(Reuters) – U.S. stocks were trading lower in early afternoon on Monday as bond yields continued to hover near multi-year highs and losses in energy and financial stocks weighed.
The S&P energy index .SPNY led the decliners among the 11 major S&P sectors, with a 2.03 percent fall. Exxon’s (XOM.N) 4.1 percent fall weighed the most on the Dow and was the second biggest drag on the S&P.
Oil prices neared their lowest in a month as rising U.S. output and a weaker physical market added to the pressure from a widespread decline across equities and commodities. [O/R]
Wells Fargo (WFC.N) fell 8.1 percent after the Federal Reserve imposed new regulatory restrictions over compliance issues.
The fall weighed on other bank stocks with Bank of America (BAC.N), Goldman Sachs (GS.N) and Citigroup (C.N) down about 1 percent.
Wall Street has been under pressure from rising bond yields, which led to the S&P 500 and the Dow seeing their worst weeks since early January 2016 while the Nasdaq recorded its worst week since early Feb 2016, last week.
Benchmark 10-year note yield US10YT=RR surged to 2.885 percent overnight on Monday, the highest since January 2014, but fell back to 2.841 percent in morning trading.

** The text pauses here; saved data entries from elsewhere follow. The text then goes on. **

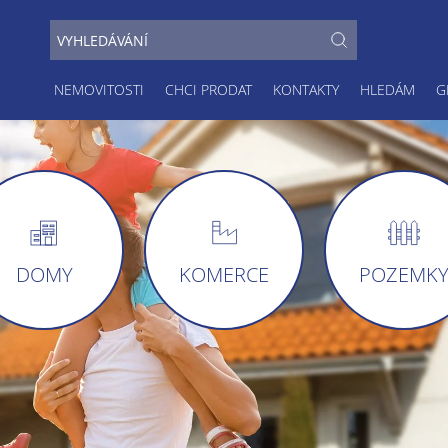
NEMOVITOSTI
CHCI PRODAT
KONTAKTY
HLEDÁM
G
DOMY
KOMERCE
POZEMK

A rise in bond yields means higher borrowing cost for companies and an alternative investment option for traders.
“I think what’s happening right now can be compared to early 2016 where we saw a pullback that was confidence related rather than fundamental and we saw it reverse fairly quickly,” said Brad McMillan, chief investment officer for Commonwealth Financial.
“Seeing the 10-year break multi-year highs and the fact that it happened quickly made the market realize there are some real risks out there.”
At 12:34 p.m. ET (1734 GMT), the Dow Jones Industrial Average .DJI was down 230.59 points, or 0.9 percent, at 25,290.37, the S&P 500 .SPX was down 19.93 points, or 0.72 percent, at 2,742.20.
The Nasdaq Composite .IXIC was down 30.54 points, or 0.42 percent, at 7,210.40.
Friday’s U.S. payrolls report showed wages growing at their fastest pace in more than eight years, fueling concerns that both inflation and interest rates would rise faster than expected.
Currently, traders are pricing in three rate hikes for 2018, but if the economy and corporate earnings continue to improve, the chances of a fourth increase becomes more likely.
Among other stocks, Qualcomm (QCOM.O) fell 4.3 percent after KGI Securities said Apple (AAPL.O) might drop the chipmaker in favor of Intel (INTC.O) as the supplier for modem chips in its next generation of iPhones. Shares of Intel rose 1.1 percent.
Declining issues outnumbered advancers on the NYSE by 2,101 to 826. On the Nasdaq, 1,993 issues fell and 889 advanced.
The S&P 500 index showed 1 new 52-week high and 7 new lows, while the Nasdaq recorded 17 new highs and 100 new lows.